If the middle classes continue to crumble, they may therefore take with them one of the essential pillars of American political stability and moderation. As in European countries in the past, such a development would create the perfect breeding ground for radical nationalist groups and for even wilder dreams of “taking back” America at home and restoring the old moral, cultural and possibly racial order. Such developments might lead to unrestrained strikes against America’s enemies abroad, or they might lead to isolationism. Or, if past patterns are anything to go by, they might lead to first the one and then the other. This would be a dangerous scenario for America and for the world as can easily be imagined.

Lievan thinks the horrors of Texas style fascism can be averted by a new FDR. I think for a number of reasons this is unlikely, first and foremost, capitalism doesn’t need a New New Deal for reasons too numerous to describe here.
I write all this to emphasize the problems/solutions are not so complex once the mystifications of “freedom” “liberty” etc. are elided from analysis.

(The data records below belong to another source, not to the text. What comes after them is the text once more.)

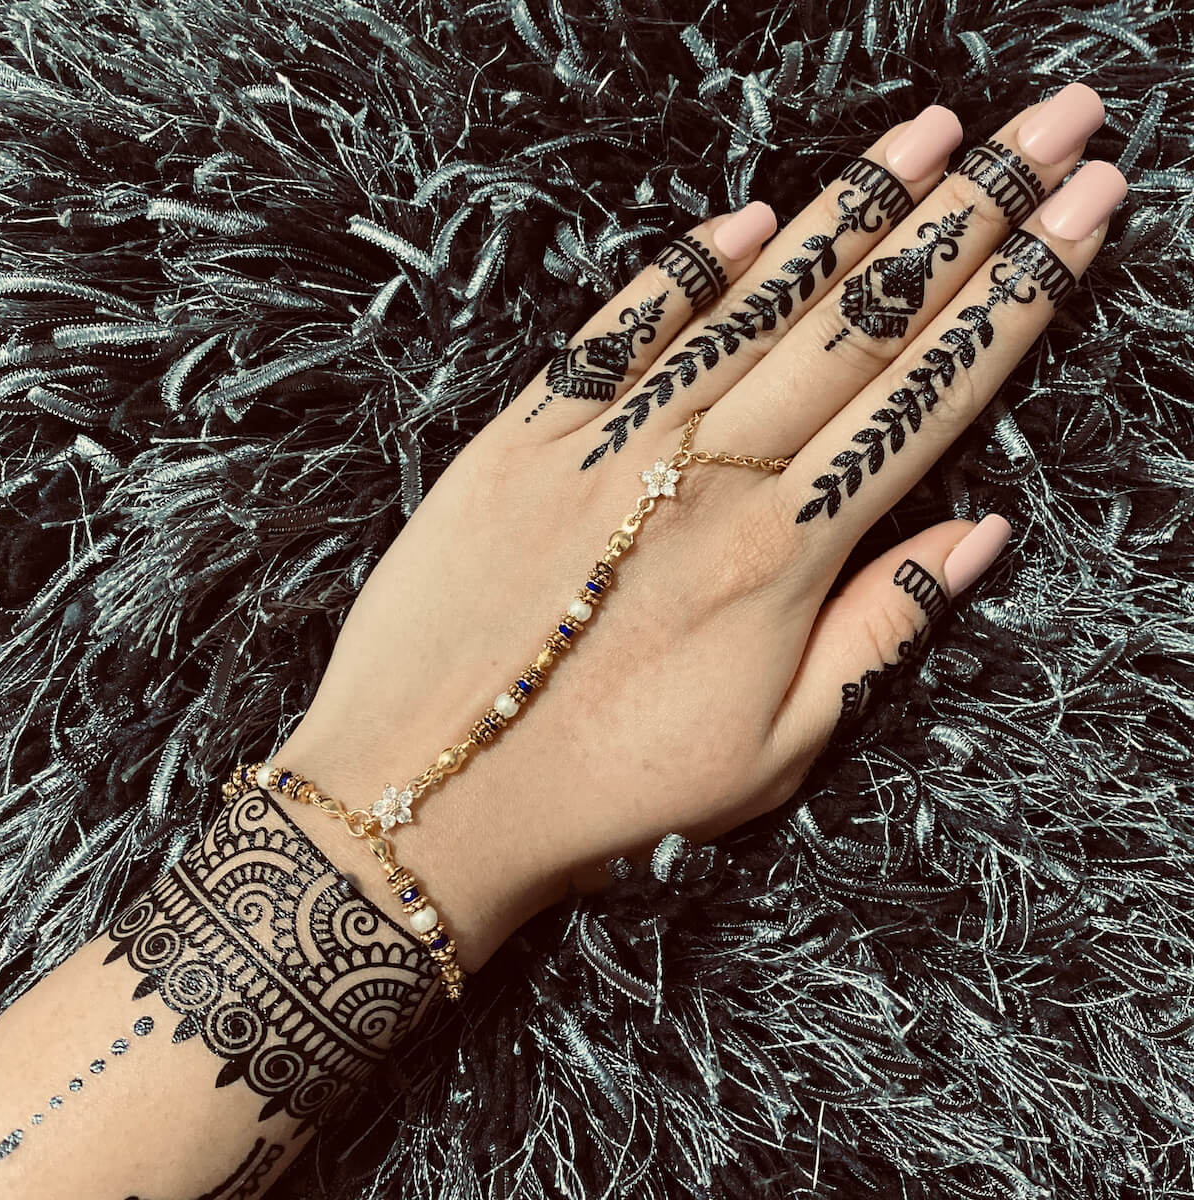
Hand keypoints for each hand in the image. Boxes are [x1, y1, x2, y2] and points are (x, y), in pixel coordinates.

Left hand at [271, 86, 1124, 974]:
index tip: (1079, 211)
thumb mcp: (773, 752)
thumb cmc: (607, 792)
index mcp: (780, 554)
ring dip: (853, 209)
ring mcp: (609, 444)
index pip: (926, 396)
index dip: (1017, 295)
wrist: (427, 790)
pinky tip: (749, 218)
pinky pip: (619, 328)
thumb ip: (879, 633)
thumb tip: (977, 534)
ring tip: (932, 133)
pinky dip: (688, 268)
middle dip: (972, 213)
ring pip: (754, 302)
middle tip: (1049, 125)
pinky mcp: (523, 437)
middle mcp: (705, 476)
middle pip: (861, 321)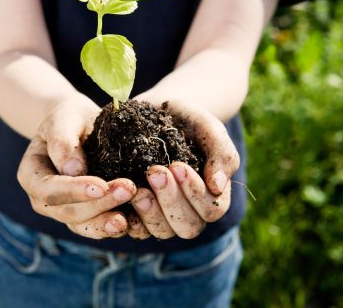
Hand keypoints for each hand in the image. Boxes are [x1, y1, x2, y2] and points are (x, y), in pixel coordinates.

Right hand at [17, 94, 136, 238]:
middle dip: (99, 204)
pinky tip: (134, 222)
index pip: (49, 189)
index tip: (101, 185)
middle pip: (68, 212)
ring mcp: (64, 211)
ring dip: (107, 222)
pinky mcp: (86, 216)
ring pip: (84, 226)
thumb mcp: (64, 118)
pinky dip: (115, 226)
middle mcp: (43, 200)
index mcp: (32, 175)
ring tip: (130, 217)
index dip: (74, 190)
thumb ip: (63, 141)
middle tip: (128, 189)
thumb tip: (73, 170)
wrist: (81, 126)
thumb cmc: (69, 117)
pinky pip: (98, 228)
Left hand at [127, 100, 239, 239]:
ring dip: (150, 212)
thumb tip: (217, 186)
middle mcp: (190, 211)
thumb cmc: (188, 121)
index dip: (194, 192)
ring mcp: (164, 215)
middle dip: (171, 201)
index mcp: (212, 195)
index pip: (211, 209)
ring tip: (137, 188)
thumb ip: (221, 154)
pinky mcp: (139, 213)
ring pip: (162, 231)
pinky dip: (129, 219)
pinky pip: (136, 229)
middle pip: (187, 227)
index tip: (177, 165)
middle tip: (154, 172)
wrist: (157, 111)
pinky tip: (121, 199)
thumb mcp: (208, 128)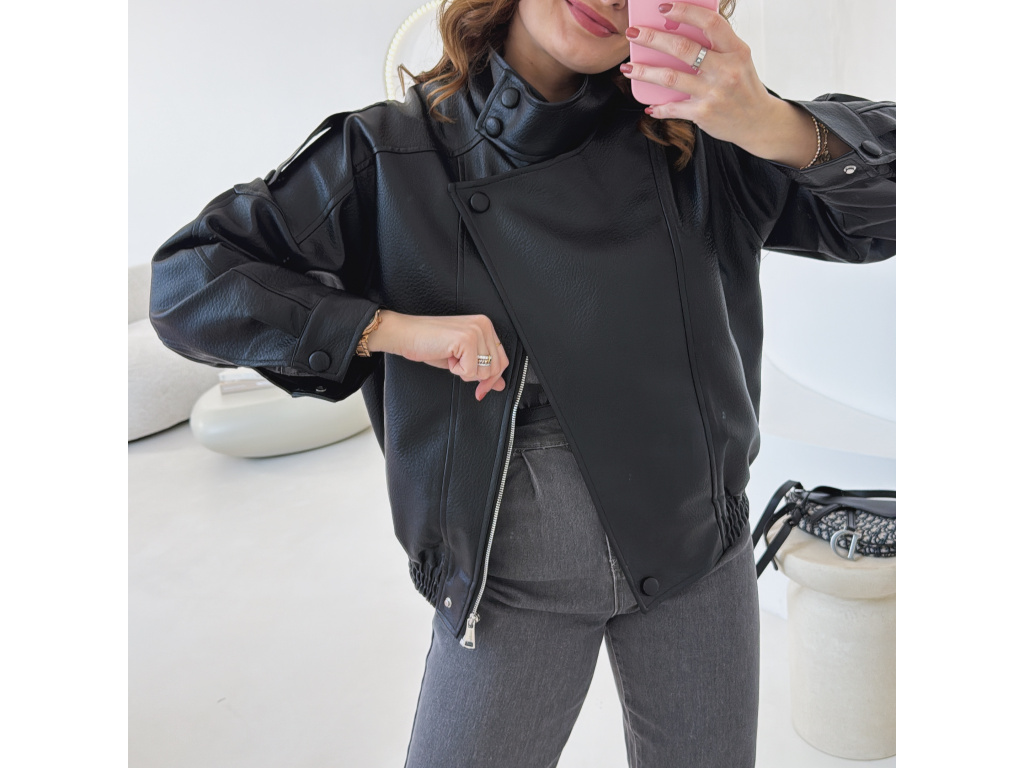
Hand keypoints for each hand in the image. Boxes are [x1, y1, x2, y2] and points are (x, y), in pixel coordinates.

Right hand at [367, 310, 509, 400]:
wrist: (405, 335)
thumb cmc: (429, 343)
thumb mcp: (461, 358)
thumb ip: (482, 368)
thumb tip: (500, 384)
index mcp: (485, 325)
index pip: (502, 359)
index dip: (492, 379)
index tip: (481, 390)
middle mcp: (484, 325)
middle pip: (496, 368)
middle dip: (477, 378)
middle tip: (458, 368)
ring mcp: (476, 331)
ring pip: (485, 371)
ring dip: (465, 372)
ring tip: (451, 357)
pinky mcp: (466, 339)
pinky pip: (471, 371)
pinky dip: (457, 371)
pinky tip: (447, 356)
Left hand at [619, 2, 823, 165]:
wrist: (758, 122)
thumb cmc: (743, 86)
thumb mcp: (739, 59)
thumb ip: (716, 45)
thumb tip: (679, 28)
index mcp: (736, 50)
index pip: (710, 22)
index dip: (685, 11)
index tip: (663, 6)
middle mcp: (725, 70)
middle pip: (682, 49)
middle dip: (652, 38)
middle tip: (632, 33)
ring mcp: (714, 93)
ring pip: (670, 77)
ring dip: (644, 72)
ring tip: (628, 67)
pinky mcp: (704, 114)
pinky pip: (673, 107)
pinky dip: (658, 107)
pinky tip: (649, 105)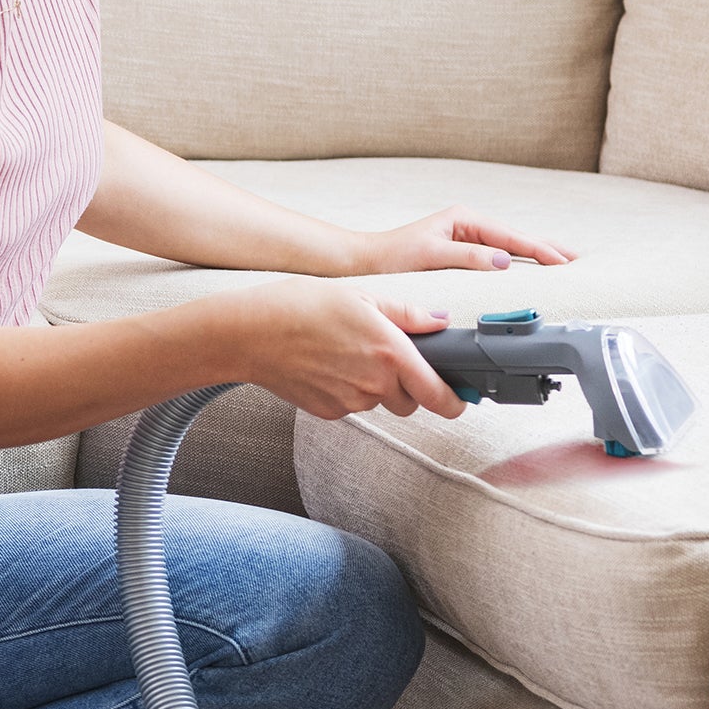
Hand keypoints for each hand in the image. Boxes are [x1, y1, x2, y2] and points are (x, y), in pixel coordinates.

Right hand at [219, 280, 463, 421]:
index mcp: (390, 353)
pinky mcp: (327, 411)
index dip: (455, 401)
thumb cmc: (300, 306)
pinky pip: (350, 405)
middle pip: (410, 402)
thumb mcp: (361, 296)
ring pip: (378, 402)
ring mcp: (349, 402)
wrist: (249, 334)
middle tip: (387, 359)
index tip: (460, 398)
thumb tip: (440, 321)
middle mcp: (373, 384)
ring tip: (346, 354)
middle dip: (408, 387)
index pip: (439, 396)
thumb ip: (407, 313)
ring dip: (374, 387)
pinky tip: (327, 366)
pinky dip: (347, 390)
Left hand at [355, 207, 577, 275]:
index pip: (509, 237)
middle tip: (579, 259)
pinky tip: (533, 273)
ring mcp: (467, 240)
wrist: (365, 263)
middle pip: (516, 238)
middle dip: (546, 248)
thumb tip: (503, 261)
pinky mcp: (462, 255)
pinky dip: (518, 265)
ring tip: (566, 264)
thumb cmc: (392, 257)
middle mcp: (468, 226)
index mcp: (464, 219)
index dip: (537, 250)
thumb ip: (466, 257)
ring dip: (536, 256)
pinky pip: (498, 259)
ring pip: (510, 249)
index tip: (561, 262)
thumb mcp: (429, 256)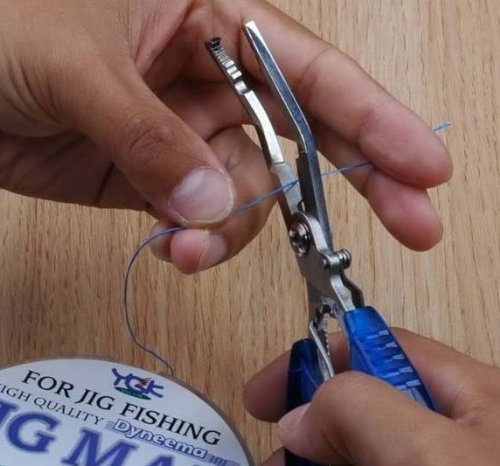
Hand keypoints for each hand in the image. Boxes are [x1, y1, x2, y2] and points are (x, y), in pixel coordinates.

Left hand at [0, 0, 450, 272]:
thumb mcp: (76, 64)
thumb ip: (150, 135)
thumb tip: (211, 203)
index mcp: (210, 15)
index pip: (311, 69)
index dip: (374, 117)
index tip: (422, 166)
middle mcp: (210, 78)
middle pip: (304, 135)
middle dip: (355, 183)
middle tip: (413, 224)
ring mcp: (188, 134)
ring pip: (249, 193)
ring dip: (235, 228)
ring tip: (193, 247)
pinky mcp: (160, 181)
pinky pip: (204, 219)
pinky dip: (199, 240)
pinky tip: (178, 248)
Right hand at [245, 330, 499, 464]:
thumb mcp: (434, 455)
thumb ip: (361, 409)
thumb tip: (300, 416)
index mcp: (471, 394)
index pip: (378, 349)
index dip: (316, 360)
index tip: (265, 396)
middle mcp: (460, 435)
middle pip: (365, 410)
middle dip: (312, 432)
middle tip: (274, 464)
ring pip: (367, 457)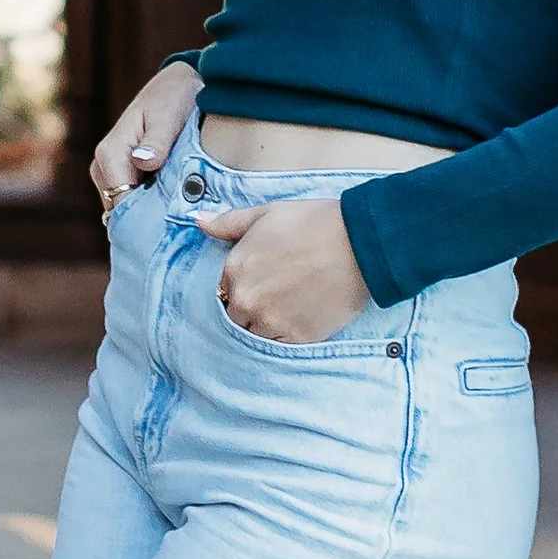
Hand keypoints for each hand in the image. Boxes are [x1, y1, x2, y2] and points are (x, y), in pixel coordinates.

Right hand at [91, 62, 198, 213]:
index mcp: (110, 153)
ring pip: (127, 210)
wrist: (176, 85)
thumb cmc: (173, 96)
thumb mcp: (169, 115)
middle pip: (121, 211)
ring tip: (181, 217)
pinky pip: (133, 203)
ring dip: (151, 215)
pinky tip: (175, 209)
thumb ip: (158, 141)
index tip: (173, 228)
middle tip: (182, 228)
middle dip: (148, 220)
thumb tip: (143, 162)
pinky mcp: (123, 178)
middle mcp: (103, 167)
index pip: (121, 201)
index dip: (145, 219)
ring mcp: (110, 174)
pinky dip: (152, 208)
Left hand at [195, 192, 370, 343]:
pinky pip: (281, 344)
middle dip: (253, 309)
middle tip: (282, 294)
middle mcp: (246, 300)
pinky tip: (304, 315)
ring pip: (257, 334)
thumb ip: (229, 223)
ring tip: (294, 305)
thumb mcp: (266, 214)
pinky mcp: (296, 338)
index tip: (265, 280)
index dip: (244, 287)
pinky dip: (289, 334)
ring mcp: (270, 322)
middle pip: (237, 317)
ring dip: (269, 324)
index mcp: (235, 270)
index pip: (225, 291)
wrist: (359, 244)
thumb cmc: (314, 224)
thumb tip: (198, 221)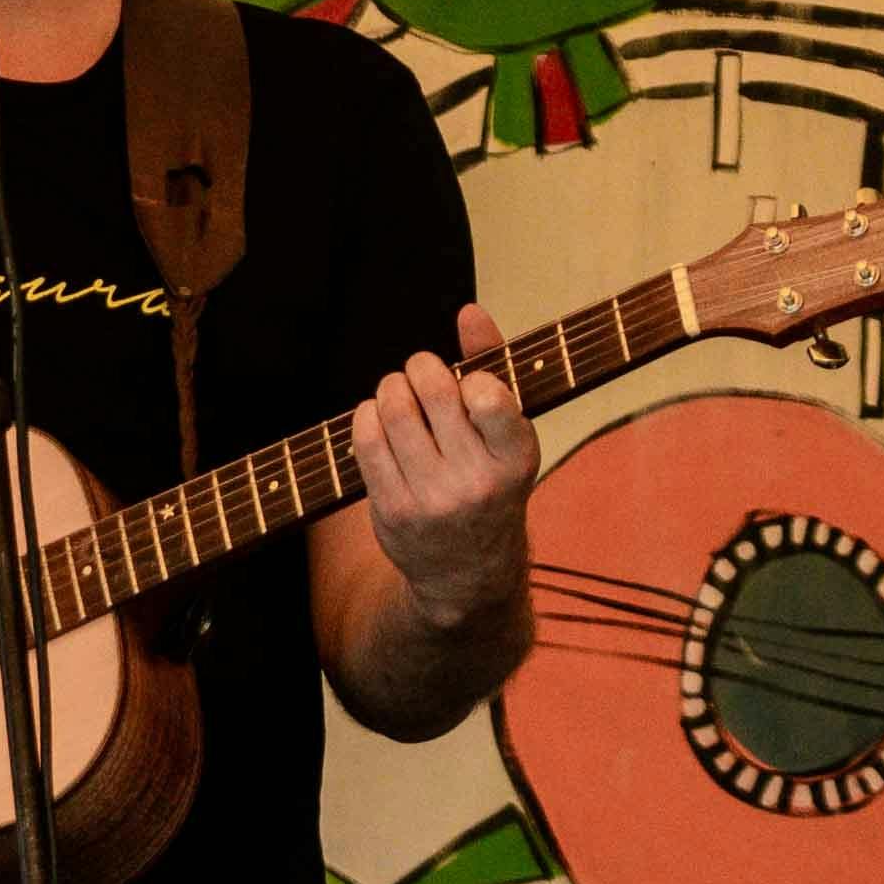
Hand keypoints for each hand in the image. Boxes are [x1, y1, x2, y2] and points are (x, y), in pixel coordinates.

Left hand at [350, 307, 534, 610]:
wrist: (469, 571)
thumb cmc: (490, 481)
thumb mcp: (508, 433)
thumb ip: (494, 366)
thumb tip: (469, 312)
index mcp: (517, 457)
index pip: (488, 396)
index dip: (468, 376)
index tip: (466, 384)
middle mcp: (477, 481)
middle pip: (430, 389)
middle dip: (419, 369)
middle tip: (420, 375)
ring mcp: (433, 499)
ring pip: (392, 407)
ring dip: (390, 390)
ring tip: (398, 396)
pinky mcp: (394, 511)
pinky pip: (366, 439)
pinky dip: (367, 417)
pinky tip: (378, 420)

Posted by: slothrop | Oct 22 2005 16:01 utc | 56

1. It is a pleasure to see again another analysis here that addresses what is going on, and frustrating to again see it go off the rails. America has a problem of State as a source of power, when American power is not, never has been, and never can be, from the State. Nor, is marxist analysis any good for coming up with the cure. Traditional anglo american analysis is, but that is another topic.
2.
The reality, of course, is that merging the State Department with the Defense Department would simply formalize the existing process by which the Pentagon has become the only power that matters — the REAL executive branch of the federal government. The Foreign Service would simply cease to exist as an independent entity, and U.S. diplomacy (such as it is) would become purely an extension of military strategy.
Come on. This doesn’t help. The civilian leadership that took over the Pentagon, like the new overseerer, got this latest Iraq war against the desire of the uniformed military. In terms of analysis of State, the problem is not the pentagon. The problem is the informal political patronage network that gives untested, unaccountable, unchecked, yahoos who study procounsuls for how to use the American State to control a unified world (which is insane and anti American) control over the uniformed military and the American taxpayers to fund their procounsul (Latin lovers have become a sign these days of the reactionary enemy, a european virus at last successfully injected into AMErica – see, Opus Dei) fantasies, and the struggling American lower middle class to provide the bodies to carry out the procounsuls fantasies.
The State is not the source of power. The Pentagon is not the source of power. The military is not equipped to accomplish political missions like transform Iraq into an American right wing jews dreasm. America is based on the idea the State should not be allowed to engage in such adventures.
3. American exceptionalism is real. Doubters need only read this thread. What you all talking about? America this that and the other thing. Blah blah blah. And what you are talking about is not exceptional. Yeah. Right. Whatever.
4. The George Orwell quote is great. And look at the success of one hundred and sixy years of imperialism: China. It took twelve or so generations, the end of an imperial system, the invasion of the dwarf barbarians imperial army to secure the Greater Co East Asian Prosperity Sphere for Nipponse lebensraum (since the nips got on line in only four generations) a mass murder detour courtsey of the imperial infleunces of the marxist strain of occidentialism, but, the chinese culture seems to be on line at last.
The idea that any American procounsul
(or canadian or whatever – whoever has such fantasies is drawn to America, where the Republican party is so desperate for intellectuals it will take the dgres of the world)
to shallow to grasp the Ozymandias moral considered appropriate for average high school sophomores not that long ago,
can control a world with China and India on line, using the American State and the Pentagon,
well,
the real problem is intellectual failure isn’t it? All the way around. This State procounsul Rule fantasy is just fucking stupid. That it needs to be debated is sign of intellectual rot.